The Center for Alternatives to Animal Testing is an academic center affiliated with the Division of Toxicological Sciences in the Department of Environmental Health Sciences of the Johns Hopkins University Bloomberg School of Public Health.
September 10-11, 2001
PIER 5 HOTEL
711 Eastern Avenue
Baltimore, Maryland
Sponsors: 3M, Avon, Charles River Laboratories, Inc., The Cosmetic, Toiletries, and Fragrance Association, Covance, ExxonMobil Biomedical Sciences, Inc., In Vitro Technologies, Johnson & Johnson, Mary Ann Liebert, Inc., Procter & Gamble Company, Revlon
A. Jay Gandolfi and Klaus Brendel
University of Arizona, Tuscon
Organ culture has long been hampered by inconsistency and irregular thickness of the tissue sections and culture techniques that did not adequately maintain tissue viability.
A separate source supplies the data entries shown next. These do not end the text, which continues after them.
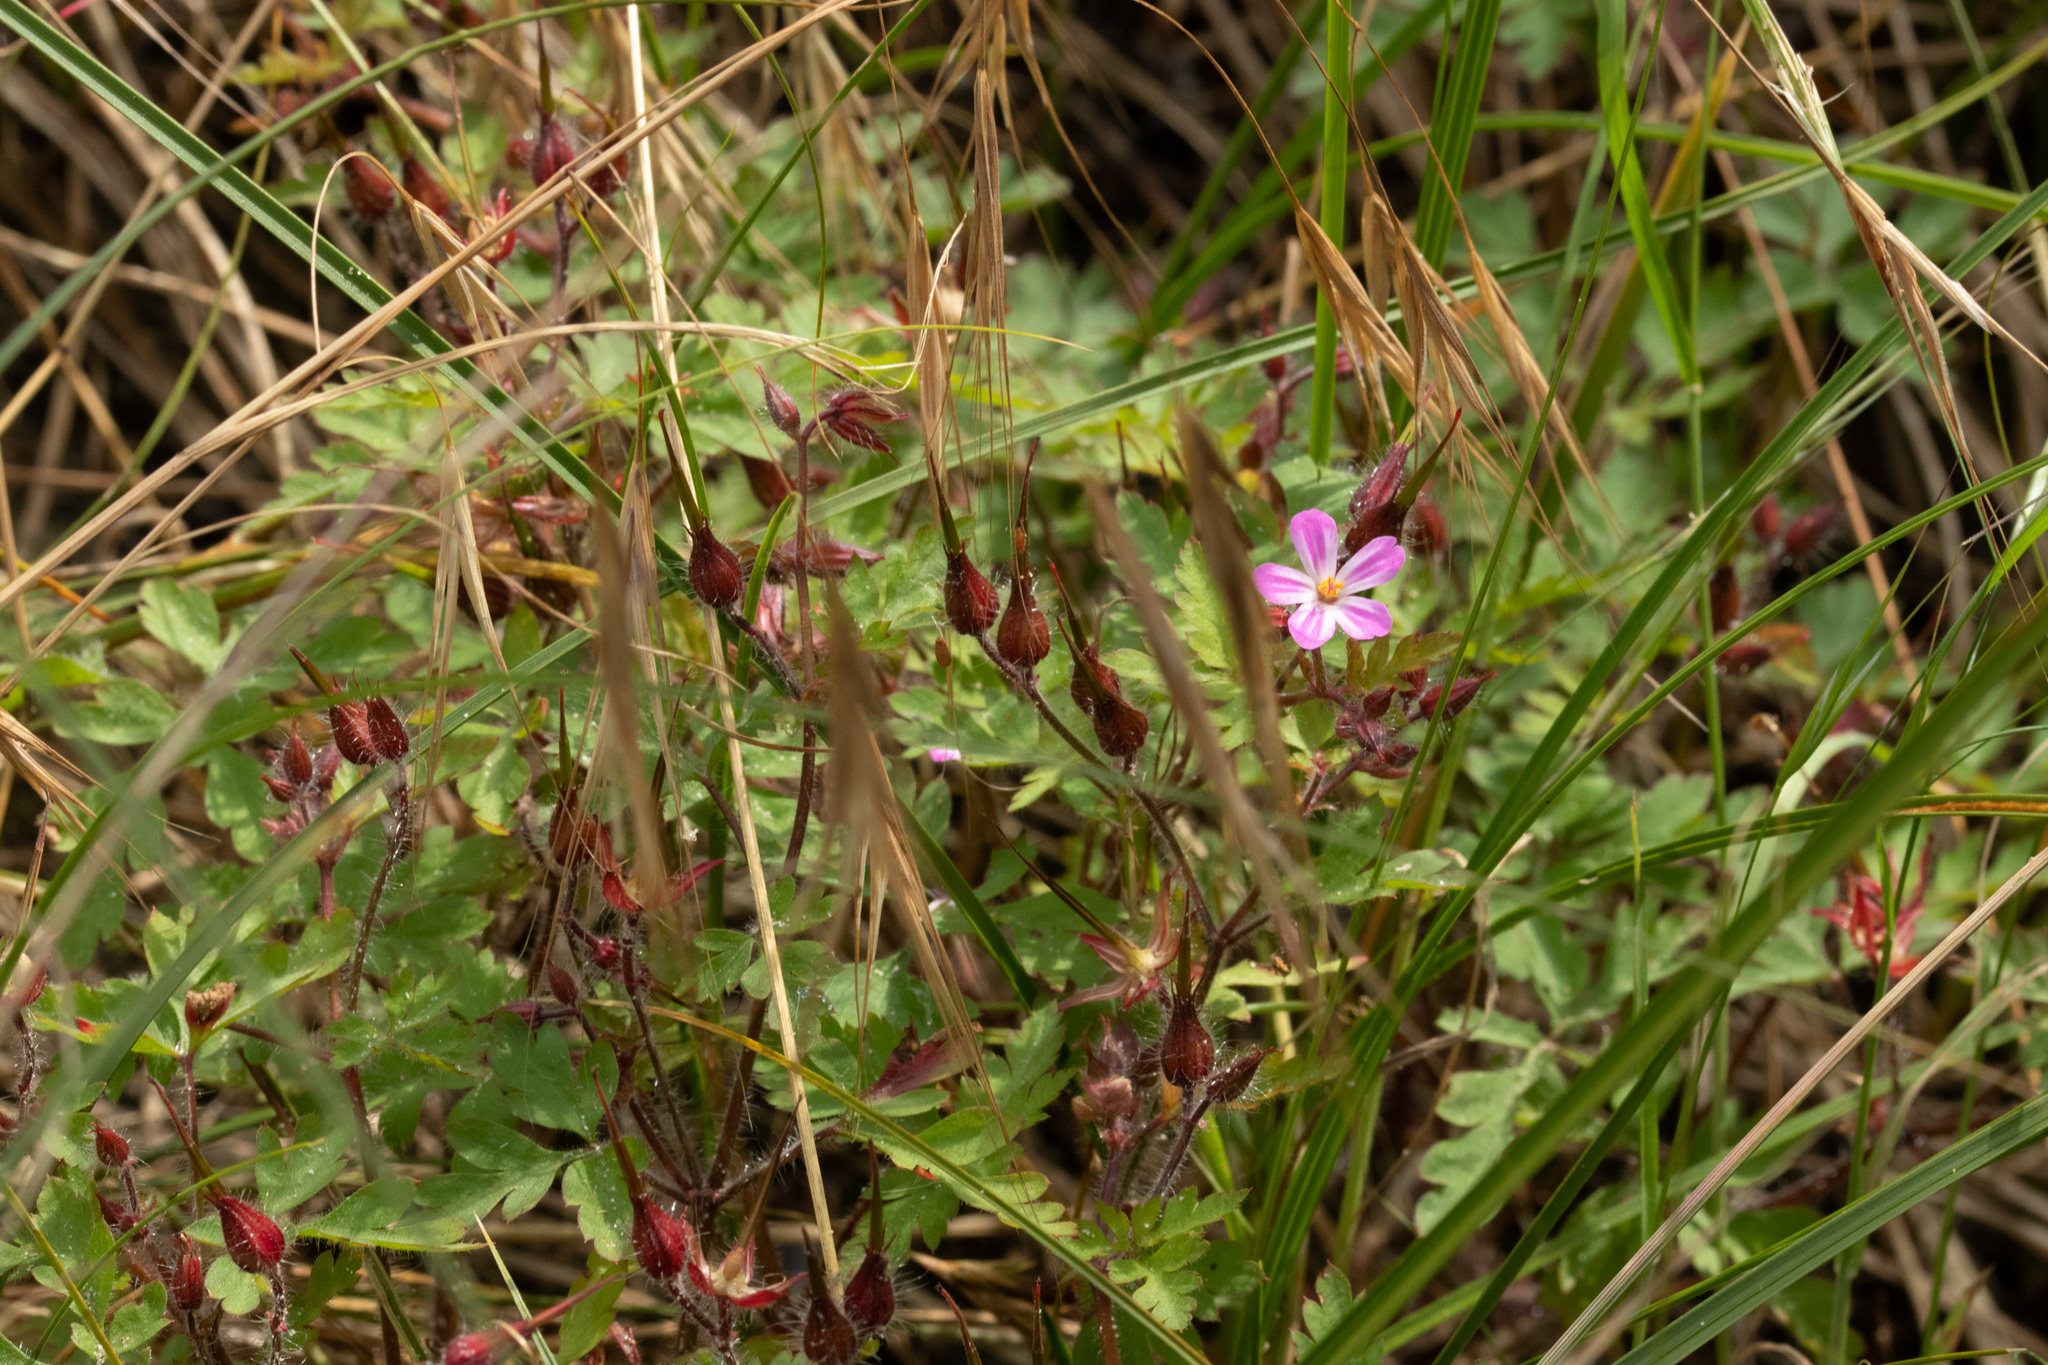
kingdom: Plantae
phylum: Tracheophyta
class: Magnoliopsida
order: Geraniales
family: Geraniaceae
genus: Geranium
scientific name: Geranium robertianum
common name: Herb-robert
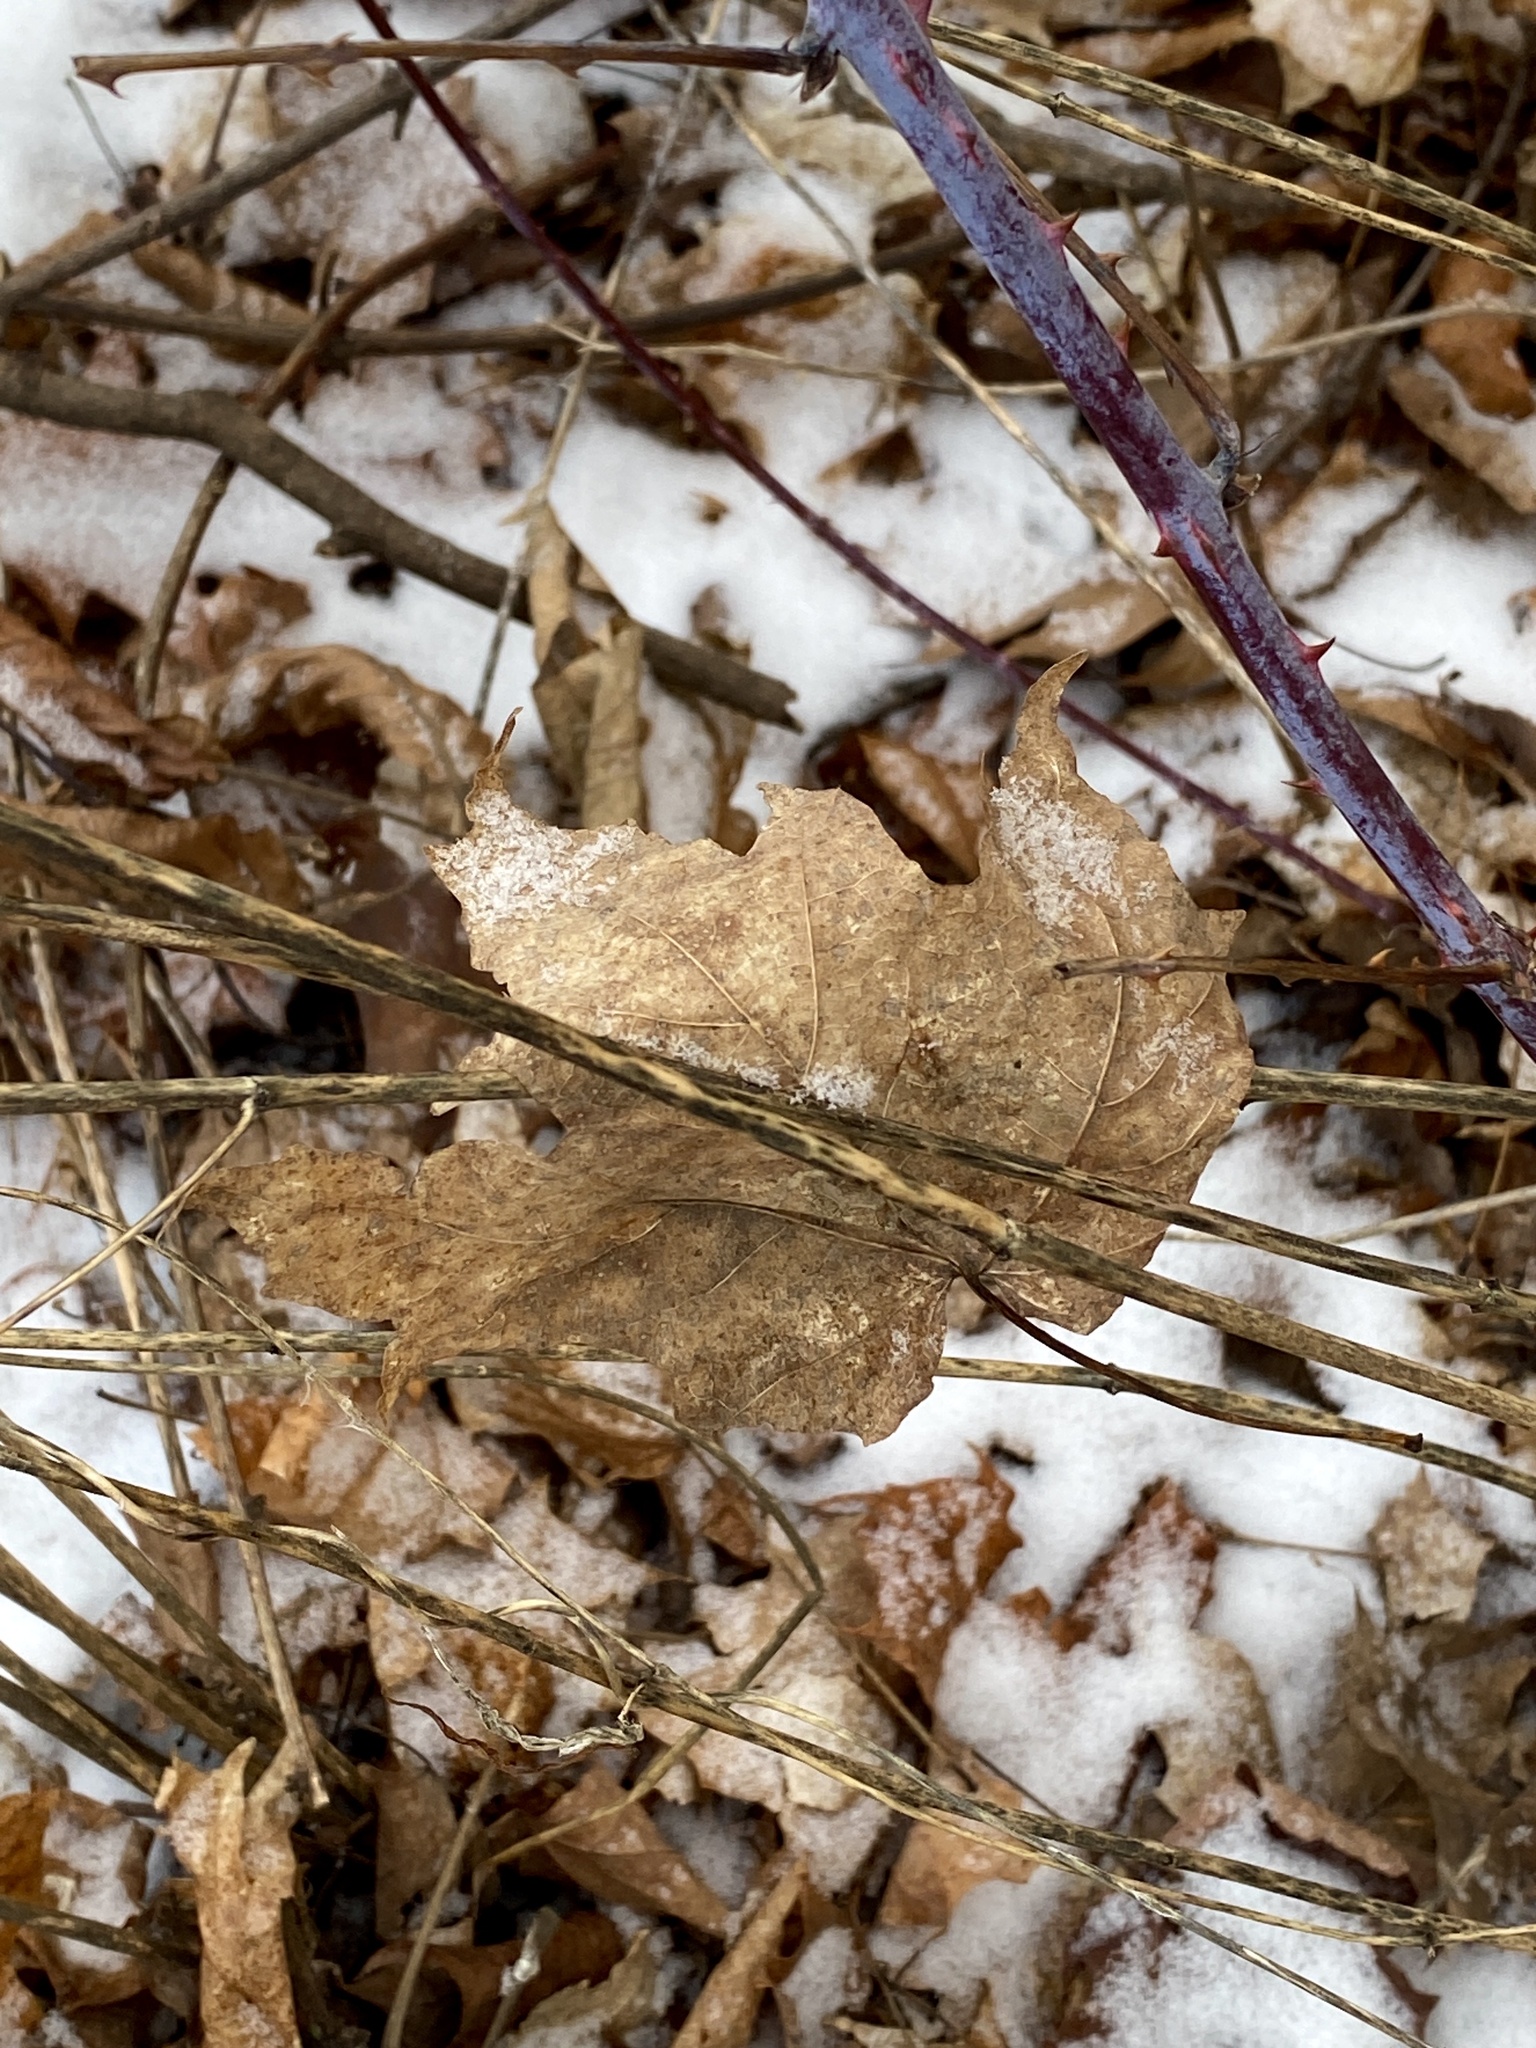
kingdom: Plantae
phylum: Tracheophyta
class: Magnoliopsida
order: Sapindales
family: Sapindaceae
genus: Acer
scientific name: Acer saccharum
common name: Sugar maple
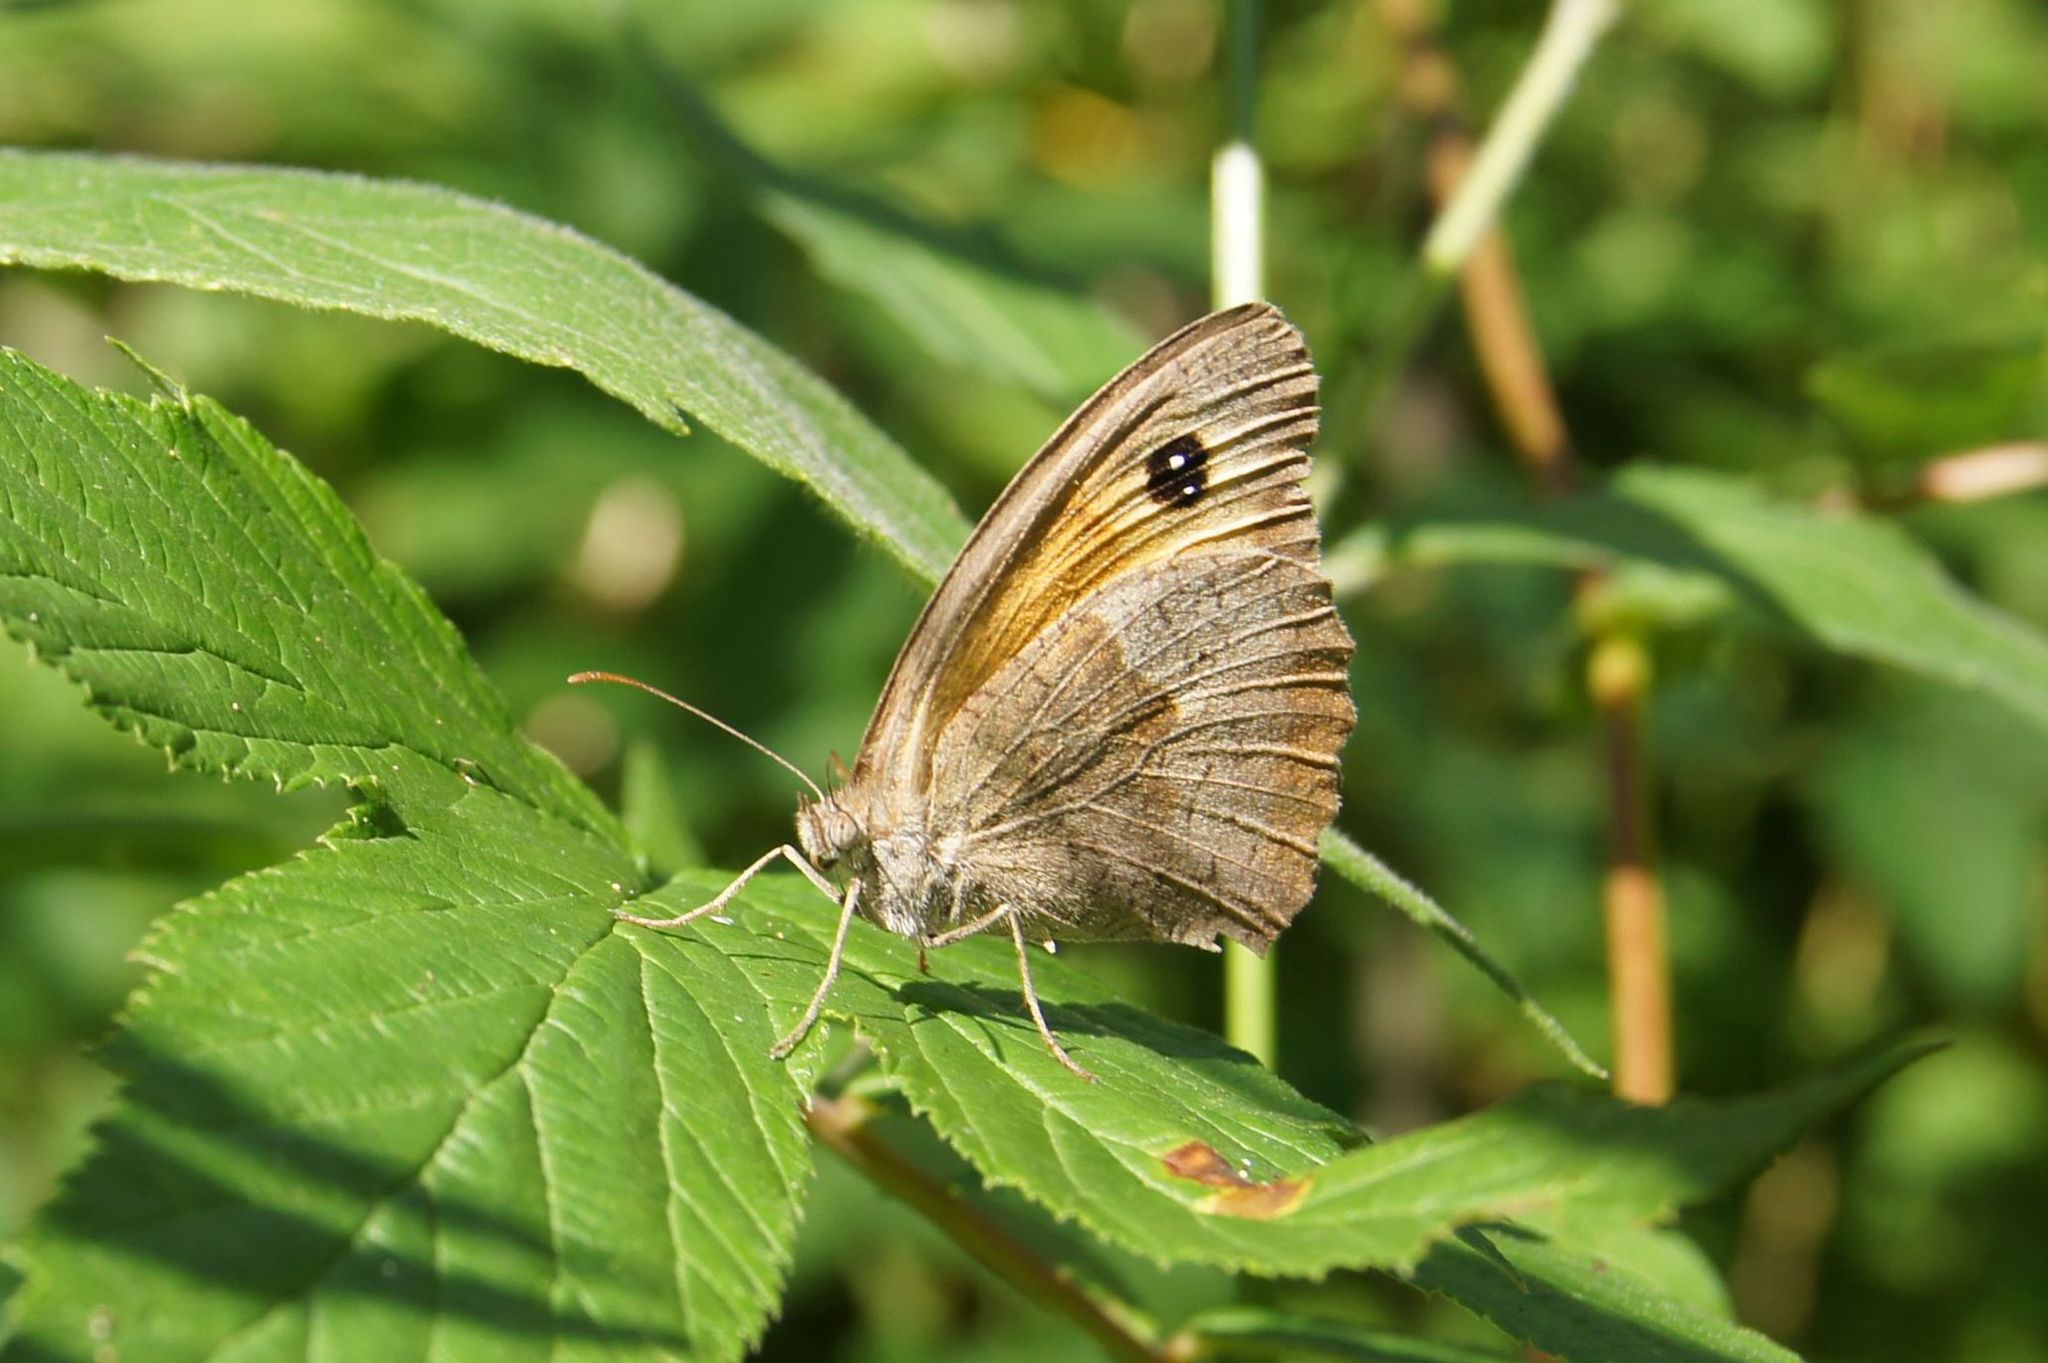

CAAT provided, in part, the initial funding that led to the successful development of an alternative technique to overcome these difficulties.
Using our own improved versions of Krumdieck's apparatus, we were able to take cores of animal liver or kidney tissue and prepare many very reproducible (< 5% thickness variation), thin (250 microns) slices. These slices could be maintained in organ culture due to the ease of diffusion of gases, nutrients, and wastes into and out of the slices.
To facilitate this exchanges of nutrients, gases, and wastes we developed a tissue culture system that incorporated the partial submersion concept of organ culture along with the dynamic mixing of roller culture. When prepared and incubated in this fashion, the tissue slices maintain their viability, tissue-specific characteristics, and cellular architecture for 3-5 days. The slices proved useful for pharmacological (hormone, growth factor, drug) studies, site-specific toxicological studies unique to the tissue, and biotransformation studies.
Since virtually any isolated tissue could be cored and then sliced, the technique spread to numerous other tissues (e.g. heart, lung, spleen, brain) and species (e.g. rat, mouse, guinea pig, dog, fish). The technique was particularly useful with human tissue (liver, kidney, lung), thus eliminating the need to extrapolate laboratory animal results to humans.
Overall, our tissue slices offer an in vitro system that retains many of the unique characteristics of a tissue and is applicable to numerous tissues and species, including human tissues. The CAAT funding was quickly leveraged into nine years of NIH funding for further development of this technology. We recently received an NIH Small Business Technology Transfer grant for developing slice technology in transgenic animals containing fluorescent reporter genes. Slices from these animals will "light up" when exposed to toxicants. We are in the process of developing rapid toxicity screens for numerous tissues using these animals.